Did you know that 2017 is a prime number?
I once gave my wife a prime number. It contains digits from my birthday, her birthday, and the date of our wedding. And it is a prime number, so — you know — it’s indivisible.
She said it was romantic. I’m sure she meant it, although, looking back, I think she could have just as well said I was a total nerd. Or a cheapo. Or both.
Anyways, I remembered about this whole thing today when playing around with Isolates. I needed a long-running computation to run so that I could test that it doesn’t block the main (UI) thread when running in an Isolate. I knew this was okay on Dart VM (which uses good old threads) but I was only half-sure it also worked on the web. And because someone asked, I just had to figure it out.
As you can hopefully see, Isolates do work on the web. You should be able to execute searches for your loved ones’ birtdates, important anniversaries and whatnot, and the main thread shouldn’t drop a single frame. Isolates on the web are implemented using WebWorkers, so they spawn in a parallel thread. The only exception is very old browsers that don’t support WebWorkers. The app should still work, theoretically, but it will be halting to a stop when computing.
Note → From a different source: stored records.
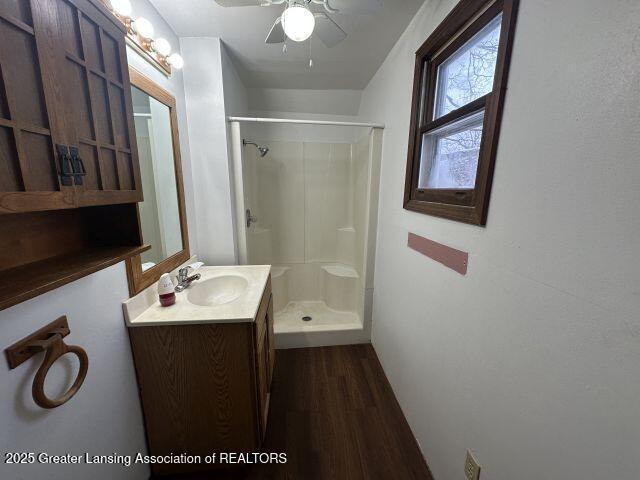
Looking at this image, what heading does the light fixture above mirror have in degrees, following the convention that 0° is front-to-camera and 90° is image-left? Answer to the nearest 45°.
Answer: approximately 270°

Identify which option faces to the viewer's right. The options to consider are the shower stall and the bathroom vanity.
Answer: the bathroom vanity

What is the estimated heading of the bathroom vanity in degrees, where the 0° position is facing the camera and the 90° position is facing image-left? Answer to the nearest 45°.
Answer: approximately 270°

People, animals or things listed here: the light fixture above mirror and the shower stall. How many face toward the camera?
1

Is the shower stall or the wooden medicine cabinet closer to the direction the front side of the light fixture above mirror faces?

The undocumented, hacked-together-in-one-evening code is here. A real app would at least build a simple helper for the message passing between the main isolate and the worker. So, not this. worker.dart is the WebWorker isolate. Nice thing about it is that it would work just as well in DartVM — so I could make a command line app or a iOS/Android mobile app without touching this file. app_component is the main part of the user-facing AngularDart app.
If you want a minimal example of isolates, have a look at dartlang-italia’s samples repo.